O cheiro da eternidade

No final de agosto, a revista Scientific Reports publicou um artigo sobre o “cheiro da vida após a morte”. A pesquisa, do Instituto Max Planck de Geoantropologia, da Alemanha, descobriu, também no Egito, potes canópicos, com tampas em formato de cabeças humanas, com cera de abelha, óleos vegetais e resinas de árvores.

“O cheiro da eternidade” ou “o perfume da vida eterna” era o aroma do bálsamo que foi usado na mumificação de uma mulher de alto padrão social, Senetnay, que viveu na região há cerca de 3.500 anos, e cujos restos foram encontrados em 1900.

Quase nada se sabe sobre a senhora Senetnay, apenas que ela viveu por volta de 1.450 a.C. e foi ama de leite do Faraó Amenhotep II. “Os ingredientes encontrados nos bálsamos de Senetnay estão entre os mais elaborados e diversos já identificados desse período, revelando o cuidado meticuloso e a sofisticação com que foram criados”, disse a principal autora do estudo, Barbara Huber.

Importante ressaltar que os egípcios acreditavam na preservação do corpo para a vida após a morte, para que a alma da pessoa tivesse um lugar para onde retornar.

Brasil

“A história da perfumaria no Brasil começa muito antes da chegada dos europeus e da família real. Vem dos indígenas o nosso hábito de tomar banhos diários e de usar ervas cheirosas para o ritual. Por isso, a gente coloca perfume até no inseticida e na água sanitária. Temos um verdadeiro guarda-roupas olfativo”, diz Anelise.
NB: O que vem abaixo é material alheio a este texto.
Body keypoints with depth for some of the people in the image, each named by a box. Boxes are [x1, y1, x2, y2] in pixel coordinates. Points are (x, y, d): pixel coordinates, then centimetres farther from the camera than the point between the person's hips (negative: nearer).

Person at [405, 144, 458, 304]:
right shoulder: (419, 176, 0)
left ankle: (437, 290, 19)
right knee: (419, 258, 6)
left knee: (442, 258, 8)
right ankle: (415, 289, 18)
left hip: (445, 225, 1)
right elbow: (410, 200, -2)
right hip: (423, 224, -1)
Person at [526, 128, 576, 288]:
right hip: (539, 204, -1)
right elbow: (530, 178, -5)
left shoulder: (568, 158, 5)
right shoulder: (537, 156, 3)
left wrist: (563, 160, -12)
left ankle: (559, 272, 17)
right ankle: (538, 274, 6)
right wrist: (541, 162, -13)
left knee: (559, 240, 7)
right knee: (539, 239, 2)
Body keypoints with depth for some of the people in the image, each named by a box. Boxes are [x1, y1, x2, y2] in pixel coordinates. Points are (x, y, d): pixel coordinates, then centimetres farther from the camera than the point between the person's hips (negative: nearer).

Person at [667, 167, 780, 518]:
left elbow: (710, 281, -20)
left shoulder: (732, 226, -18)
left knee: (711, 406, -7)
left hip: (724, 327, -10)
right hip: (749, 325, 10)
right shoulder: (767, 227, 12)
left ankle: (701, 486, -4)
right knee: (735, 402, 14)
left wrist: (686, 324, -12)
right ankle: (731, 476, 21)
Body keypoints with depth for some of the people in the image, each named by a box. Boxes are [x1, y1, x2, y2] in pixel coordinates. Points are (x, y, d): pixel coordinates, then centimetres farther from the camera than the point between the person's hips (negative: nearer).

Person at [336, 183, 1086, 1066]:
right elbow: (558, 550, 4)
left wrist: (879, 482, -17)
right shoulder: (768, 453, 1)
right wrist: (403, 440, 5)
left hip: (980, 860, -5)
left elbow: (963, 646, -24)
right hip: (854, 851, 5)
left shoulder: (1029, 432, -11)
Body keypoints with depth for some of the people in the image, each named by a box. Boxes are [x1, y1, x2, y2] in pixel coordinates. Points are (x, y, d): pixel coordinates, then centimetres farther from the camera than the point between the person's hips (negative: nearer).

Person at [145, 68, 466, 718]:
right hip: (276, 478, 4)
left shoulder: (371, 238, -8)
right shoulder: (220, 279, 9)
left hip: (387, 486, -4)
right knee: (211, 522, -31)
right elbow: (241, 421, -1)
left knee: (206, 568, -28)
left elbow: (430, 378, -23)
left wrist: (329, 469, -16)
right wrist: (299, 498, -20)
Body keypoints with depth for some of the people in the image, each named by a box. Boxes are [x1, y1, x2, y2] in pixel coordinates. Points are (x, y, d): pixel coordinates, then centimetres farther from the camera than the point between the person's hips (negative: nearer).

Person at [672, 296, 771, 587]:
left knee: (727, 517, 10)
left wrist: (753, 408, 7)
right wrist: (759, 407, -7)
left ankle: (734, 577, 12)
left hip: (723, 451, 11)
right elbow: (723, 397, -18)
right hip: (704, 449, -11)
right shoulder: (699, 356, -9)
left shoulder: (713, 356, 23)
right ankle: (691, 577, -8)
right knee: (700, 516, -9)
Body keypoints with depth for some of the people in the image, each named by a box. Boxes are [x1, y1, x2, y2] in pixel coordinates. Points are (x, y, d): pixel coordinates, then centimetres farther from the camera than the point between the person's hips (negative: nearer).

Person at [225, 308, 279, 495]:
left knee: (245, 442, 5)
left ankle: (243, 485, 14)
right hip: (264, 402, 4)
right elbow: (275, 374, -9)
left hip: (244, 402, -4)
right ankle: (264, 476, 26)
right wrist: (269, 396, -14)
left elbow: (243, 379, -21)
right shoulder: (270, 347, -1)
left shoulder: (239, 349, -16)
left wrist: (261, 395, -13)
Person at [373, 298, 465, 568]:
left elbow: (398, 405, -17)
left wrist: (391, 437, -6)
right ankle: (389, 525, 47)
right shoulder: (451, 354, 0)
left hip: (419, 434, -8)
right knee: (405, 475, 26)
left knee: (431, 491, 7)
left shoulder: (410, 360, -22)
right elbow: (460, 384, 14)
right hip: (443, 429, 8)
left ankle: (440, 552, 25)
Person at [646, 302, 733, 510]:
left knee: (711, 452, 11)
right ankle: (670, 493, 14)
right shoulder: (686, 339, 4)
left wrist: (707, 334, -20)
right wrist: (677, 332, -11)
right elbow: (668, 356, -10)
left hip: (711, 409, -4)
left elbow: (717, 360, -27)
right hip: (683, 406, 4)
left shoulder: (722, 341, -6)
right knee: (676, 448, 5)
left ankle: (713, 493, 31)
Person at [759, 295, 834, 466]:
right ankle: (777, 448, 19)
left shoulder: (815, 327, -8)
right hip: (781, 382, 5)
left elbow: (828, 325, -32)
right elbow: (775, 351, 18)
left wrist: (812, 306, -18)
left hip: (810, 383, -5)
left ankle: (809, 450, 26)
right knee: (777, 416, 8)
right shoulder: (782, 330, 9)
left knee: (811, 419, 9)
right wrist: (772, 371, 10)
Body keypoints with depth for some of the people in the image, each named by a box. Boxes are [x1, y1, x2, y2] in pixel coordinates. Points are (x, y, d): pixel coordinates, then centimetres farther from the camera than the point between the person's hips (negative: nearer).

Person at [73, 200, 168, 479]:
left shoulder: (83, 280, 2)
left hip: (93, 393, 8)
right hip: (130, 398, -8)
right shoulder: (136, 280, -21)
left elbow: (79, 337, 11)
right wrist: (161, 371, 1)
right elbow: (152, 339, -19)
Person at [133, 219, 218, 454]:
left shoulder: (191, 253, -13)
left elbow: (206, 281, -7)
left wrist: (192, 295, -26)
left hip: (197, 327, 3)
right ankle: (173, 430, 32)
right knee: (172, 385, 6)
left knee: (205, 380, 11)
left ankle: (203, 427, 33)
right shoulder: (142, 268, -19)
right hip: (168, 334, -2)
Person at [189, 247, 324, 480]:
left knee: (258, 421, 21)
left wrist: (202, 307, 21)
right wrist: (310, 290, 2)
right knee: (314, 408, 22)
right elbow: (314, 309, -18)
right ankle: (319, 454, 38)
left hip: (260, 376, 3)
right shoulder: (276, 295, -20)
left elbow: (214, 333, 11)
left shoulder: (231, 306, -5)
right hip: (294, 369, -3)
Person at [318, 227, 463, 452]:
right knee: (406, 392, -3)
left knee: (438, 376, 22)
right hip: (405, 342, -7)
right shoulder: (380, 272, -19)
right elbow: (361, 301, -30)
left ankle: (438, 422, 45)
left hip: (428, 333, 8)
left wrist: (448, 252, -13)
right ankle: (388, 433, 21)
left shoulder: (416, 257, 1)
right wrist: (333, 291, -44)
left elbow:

De acordo com dados da consultoria Euromonitor Internacional, o Brasil é, atualmente, o segundo maior mercado consumidor de fragrâncias, perdendo apenas para os Estados Unidos.

Números da Associação Brasileira da Indústria de Higiene Pessoal, Perfumaria e Cosméticos indicam que o setor movimentou US$ 1,5 bilhão no ano passado. “O gosto pelo perfume está no DNA do brasileiro”, conclui a cientista.